## [Brief]
Convert the listing into a Markdown table with a "Row" column numbering each line and a "Text" column holding that line, skipping blank lines. Leave the pictures out of the table.

Saved entries
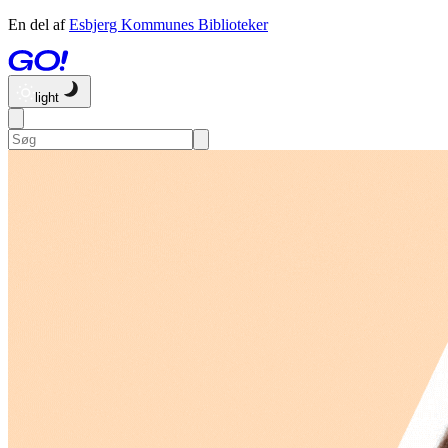
En del af
Esbjerg Kommunes Biblioteker
light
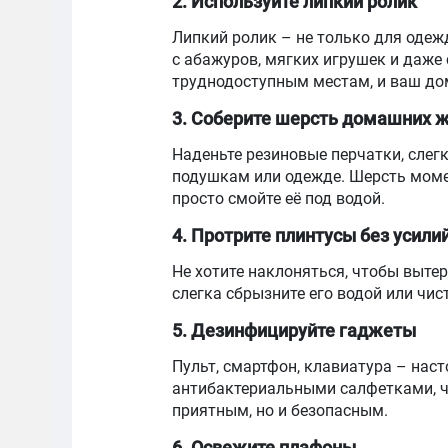
2. Используйте липкий ролик
Липкий ролик – не только для одеж
с абажуров, мягких игрушек и даже
труднодоступным местам, и ваш дом
3. Соберите шерсть домашних 
Наденьте резиновые перчатки, слегк
подушкам или одежде. Шерсть моме
просто смойте её под водой.
4. Протрите плинтусы без усили
Не хотите наклоняться, чтобы вытер
слегка сбрызните его водой или чи
5. Дезинфицируйте гаджеты
Пульт, смартфон, клавиатура – нас
антибактериальными салфетками, ч
приятным, но и безопасным.
6. Освежите плафоны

## [Written solution]
| Row | Text |
|---|---|
| 1 | En del af |
| 2 | Esbjerg Kommunes Biblioteker |
| 3 | light |
| 4 | 2. Используйте липкий ролик |
| 5 | Липкий ролик – не только для одеж |
| 6 | с абажуров, мягких игрушек и даже |
| 7 | труднодоступным местам, и ваш дом |
| 8 | 3. Соберите шерсть домашних  |
| 9 | Наденьте резиновые перчатки, слегк |
| 10 | подушкам или одежде. Шерсть моме |
| 11 | просто смойте её под водой. |
| 12 | 4. Протрите плинтусы без усили |
| 13 | Не хотите наклоняться, чтобы вытер |
| 14 | слегка сбрызните его водой или чи |
| 15 | 5. Дезинфицируйте гаджеты |
| 16 | Пульт, смартфон, клавиатура – нас |
| 17 | антибактериальными салфетками, ч |
| 18 | приятным, но и безопасным. |
| 19 | 6. Освежите плафоны |